Planetary nebulae are visible for many thousands of years as the white dwarf star at the center sends out much of its light in ultraviolet, which causes the greenish blue reaction in the visible band by the cast off outer material Supernovas are visible brightly for a few weeks or so, sending out more light for that time than their entire parent galaxies. Sometimes there are stars near by to energize the SNR remnants in our galaxy, or the neutron star, but in other galaxies our only glimpse is with the supernova burst. After that, they will dim out.

This is a really simplistic explanation, and there are many exceptions and clarifications that need to be made in all of the cases. For we simple astronomers, I find planetary nebulae fascinating since there are so many visible to us, our sun will end up in this fashion, and the shapes are so unique, each one dependent on the magnetic field of the parent white dwarf for the image we see. Plus, we are star stuff!

[yeti monster]

Phew! Thanks for that Jim. Being a simple soul from the back woods, such explanations are much appreciated, so often folk with such learning appear to belittle those without.

[x6gas]

Of course, the next super nova we'll see has already happened!

I still think it's a amazing that the heavy elements that we see around us - and that we are made of - were formed in a distant star. As Jim says, we're star stuff!

[Ad Astra]

Excellent explanation, Jim!

Wanna come and Guest-Lecture in my class sometime?

Dan

[Mark at Beaufort]

Thankyou Jim for that useful link to obtain the latest information on supernovae.

Your explanation is also very helpful and it explains the various types of nebulae in a very useful and concise way.

Thanks

Mark

[dharma66]

Superb post Jim, thanks!

[Skylook123]

Excellent explanation, Jim!

Wanna come and Guest-Lecture in my class sometime?

Dan

Thanks, Dan! Would love to, if I ever get to your part of the west; can't resist an audience. Nowadays tied up with some family and work pressures, but looking forward to retiring and spreading the science to the masses. Too much dadgum fun.

[Skylook123]

Thank you everyone for the kind comments. I do have a tendency to ramble on; a supervisor once gave me a desk name plate that said "Don't ask him the time or he'll build you a clock."
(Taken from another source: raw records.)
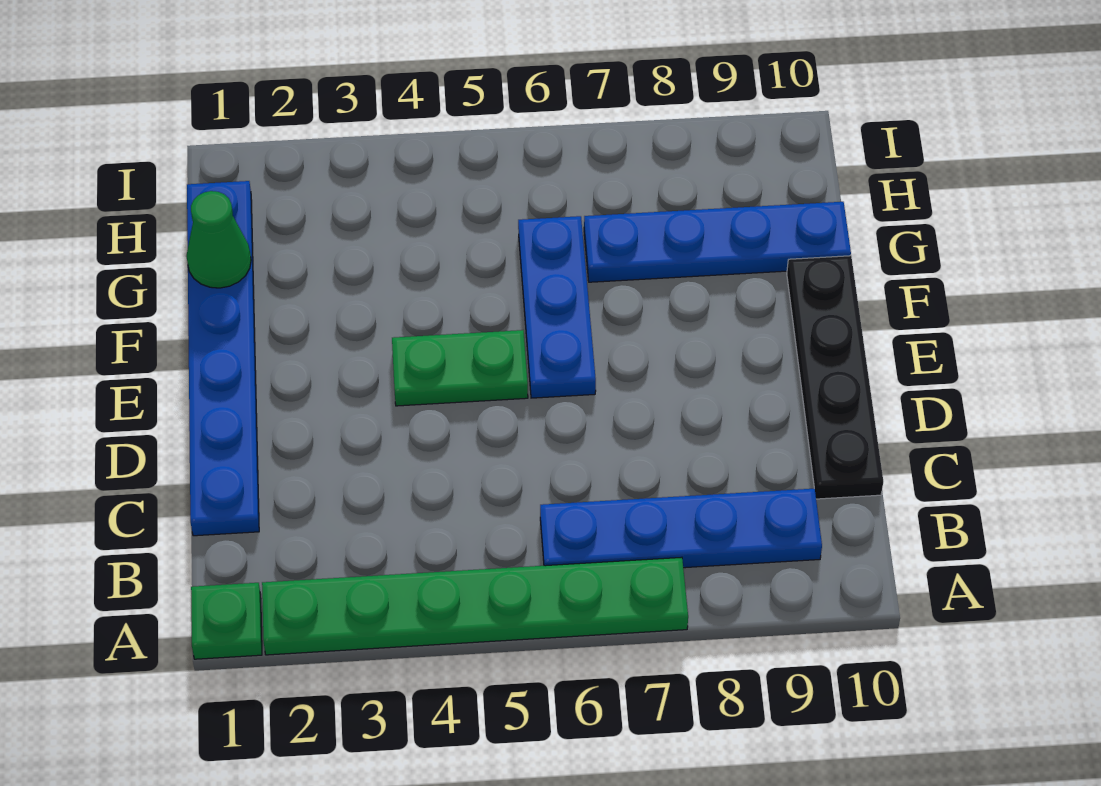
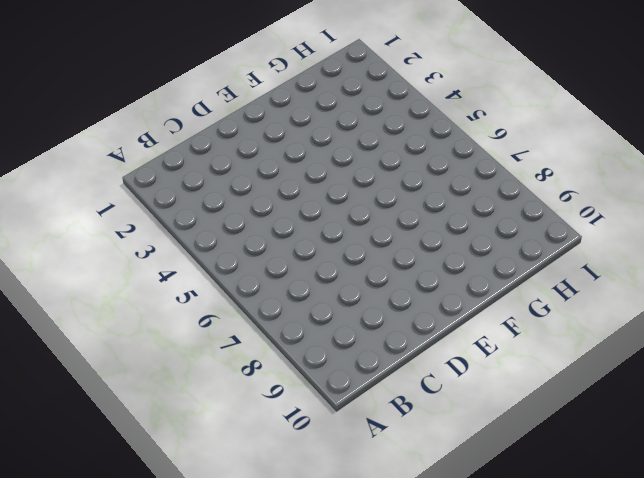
none -> green plate A1 level 1
none -> green plate A2:A7 level 1

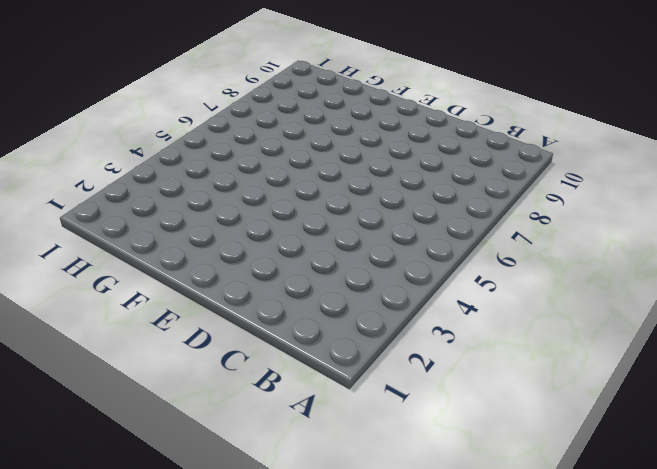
none -> green plate A1 level 1
none -> green plate A2:A7 level 1

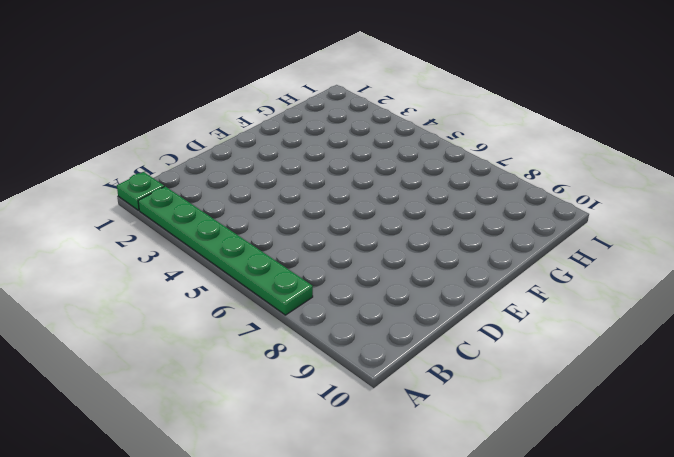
none -> blue plate B6:B9 level 1
none -> blue plate C1:H1 level 1

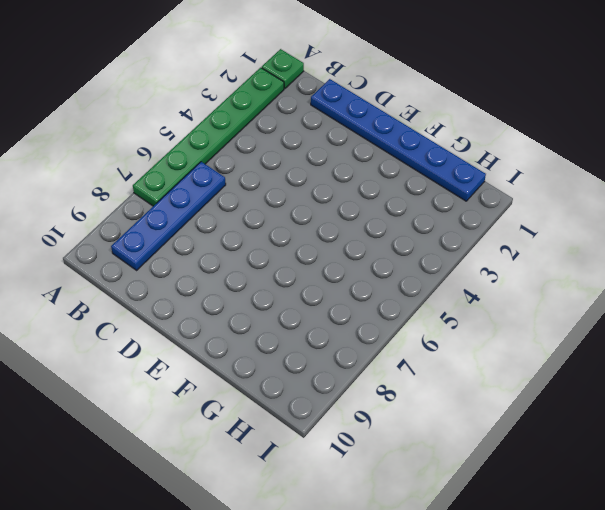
none -> black plate C10:F10 level 1
none -> green plate E4:E5 level 1

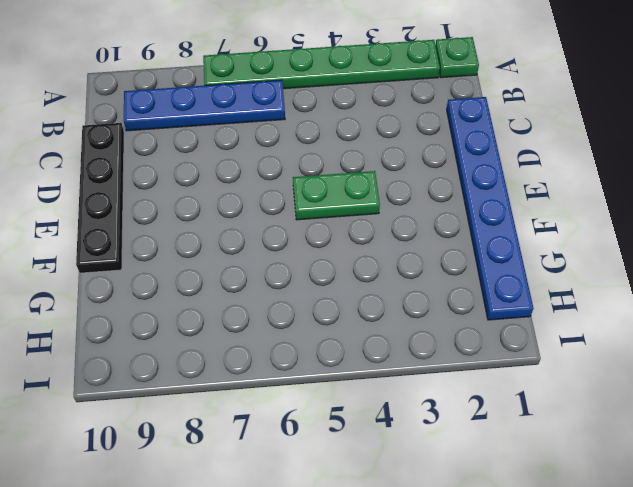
none -> blue plate E6:G6 level 1
none -> blue plate G7:G10 level 1

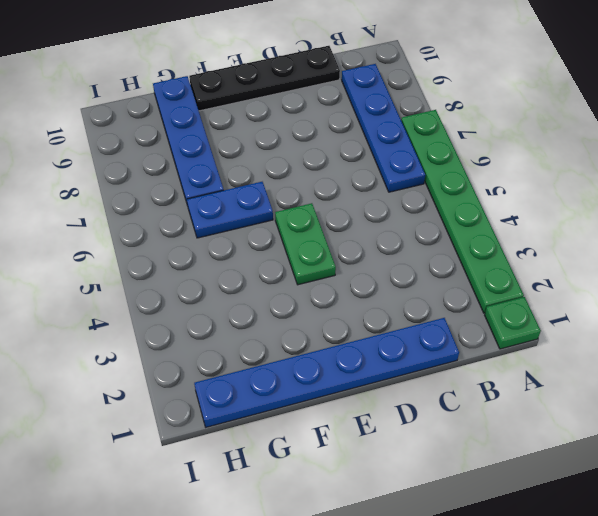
blue plate F6:G6 level 1 -> blue plate E6:G6 level 1
none -> green cone G1 level 2

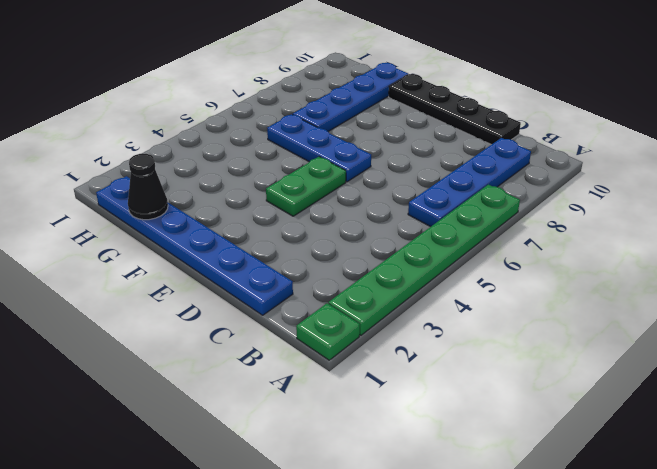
black cone G1 level 2 -> green cone G1 level 2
I've been learning and teaching this in public outreaches for almost 20 years, and still love the exploration. It is only a Google search away, nowadays!

[Nexus 6]

I do have a tendency to ramble on; a supervisor once gave me a desk name plate that said "Don't ask him the time or he'll build you a clock."

Brilliant account and a very enjoyable read on a spectcular field of astronomy, thanks for sharing Jim

[Skylook123]

Thank you, Alan, it is very good to know that the information is of some help. I found that when I learn a new subject, I don't really understand it until I can present it clearly to someone else. In fact, that is usually my final step in learning; try to present the information in a way that stands alone, as simply as possible.

So, to answer JohnDenim's question concisely, supernovae happen frequently in the universe, but not recently in our neighborhood. Statistically, our galaxy is due for one and while it would be a remarkable experience to witness a "local" event, let's hope one is not too close; the radiation would be hazardous to our health!

[Nexus 6]

won't make any difference if one has appeared out of the blue, the weather over here would put a stop to our chance's of observing it.